What you have to do: Search the entries below for the string "CARSON" and copy the lines that hold it.

(Task material)

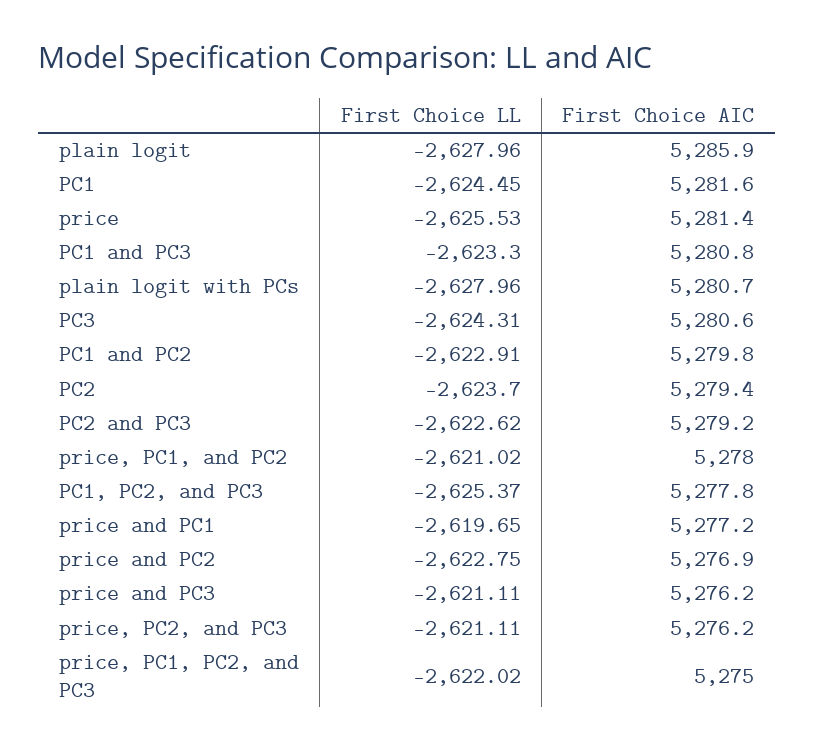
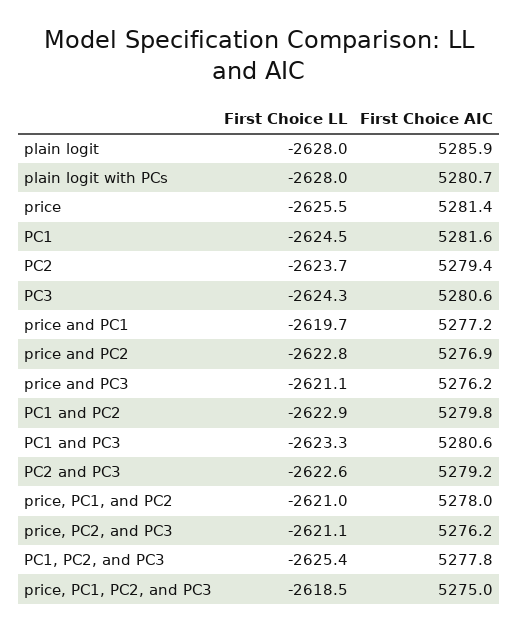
  {
    "First Choice LL": {
      "plain logit": -2627.96,
      "PC1": -2624.45,
      "price": -2625.53,
      "PC1 and PC3": -2623.3,
      "plain logit with PCs": -2627.96,
      "PC3": -2624.31,
      "PC1 and PC2": -2622.91,
      "PC2": -2623.7,
      "PC2 and PC3": -2622.62,
      "price, PC1, and PC2": -2621.02,
      "PC1, PC2, and PC3": -2625.37,
      "price and PC1": -2619.65,
      "price and PC2": -2622.75,
      "price and PC3": -2621.11,
      "price, PC2, and PC3": -2621.11,
-     "price, PC1, PC2, and PC3": -2622.02
+     "price, PC1, PC2, and PC3": -2618.5
    },
    "First Choice AIC": {
      "plain logit": 5285.9,
      "PC1": 5281.6,
      "price": 5281.4,
-     "PC1 and PC3": 5280.8,
+     "PC1 and PC3": 5280.6,
      "plain logit with PCs": 5280.7,
      "PC3": 5280.6,
      "PC1 and PC2": 5279.8,
      "PC2": 5279.4,
      "PC2 and PC3": 5279.2,
      "price, PC1, and PC2": 5278,
      "PC1, PC2, and PC3": 5277.8,
      "price and PC1": 5277.2,
      "price and PC2": 5276.9,
      "price and PC3": 5276.2,
      "price, PC2, and PC3": 5276.2,
      "price, PC1, PC2, and PC3": 5275
    }
  }

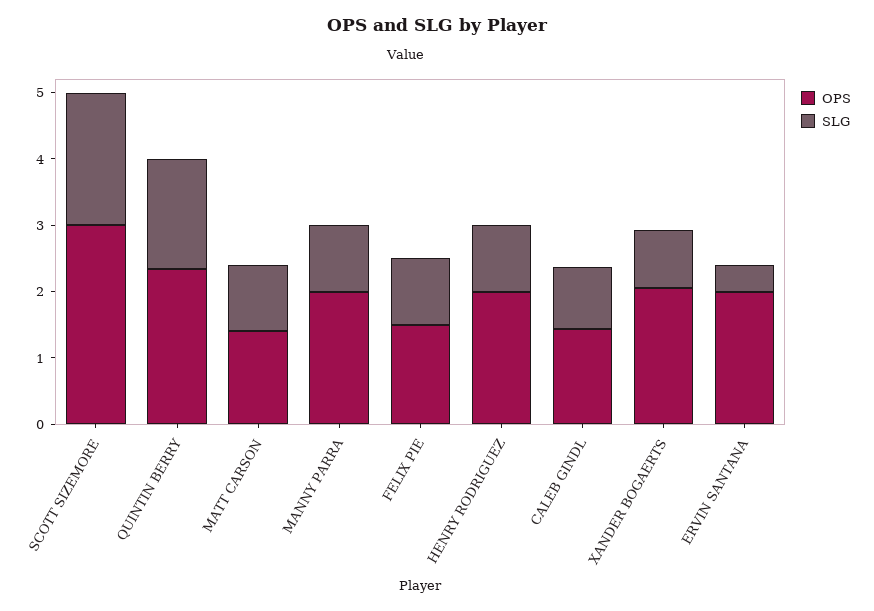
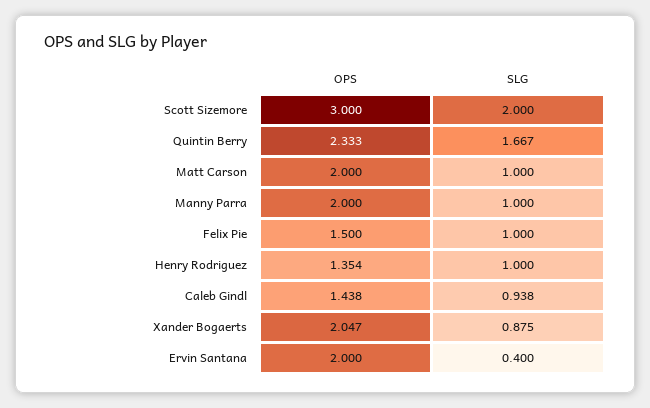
  {
    "OPS": {
      "SCOTT SIZEMORE": 3,
      "QUINTIN BERRY": 2.333,
-     "MATT CARSON": 1.4,
+     "MATT CARSON": 2,
      "MANNY PARRA": 2,
      "FELIX PIE": 1.5,
-     "HENRY RODRIGUEZ": 2,
+     "HENRY RODRIGUEZ": 1.354,
      "CALEB GINDL": 1.438,
      "XANDER BOGAERTS": 2.047,
      "ERVIN SANTANA": 2
    },
    "SLG": {
      "SCOTT SIZEMORE": 2,
      "QUINTIN BERRY": 1.667,
      "MATT CARSON": 1,
      "MANNY PARRA": 1,
      "FELIX PIE": 1,
      "HENRY RODRIGUEZ": 1,
      "CALEB GINDL": 0.938,
      "XANDER BOGAERTS": 0.875,
      "ERVIN SANTANA": 0.4
    }
  }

(End Task material)

Answer space:
-     "MATT CARSON": 1.4,
+     "MATT CARSON": 2,
      "MATT CARSON": 1,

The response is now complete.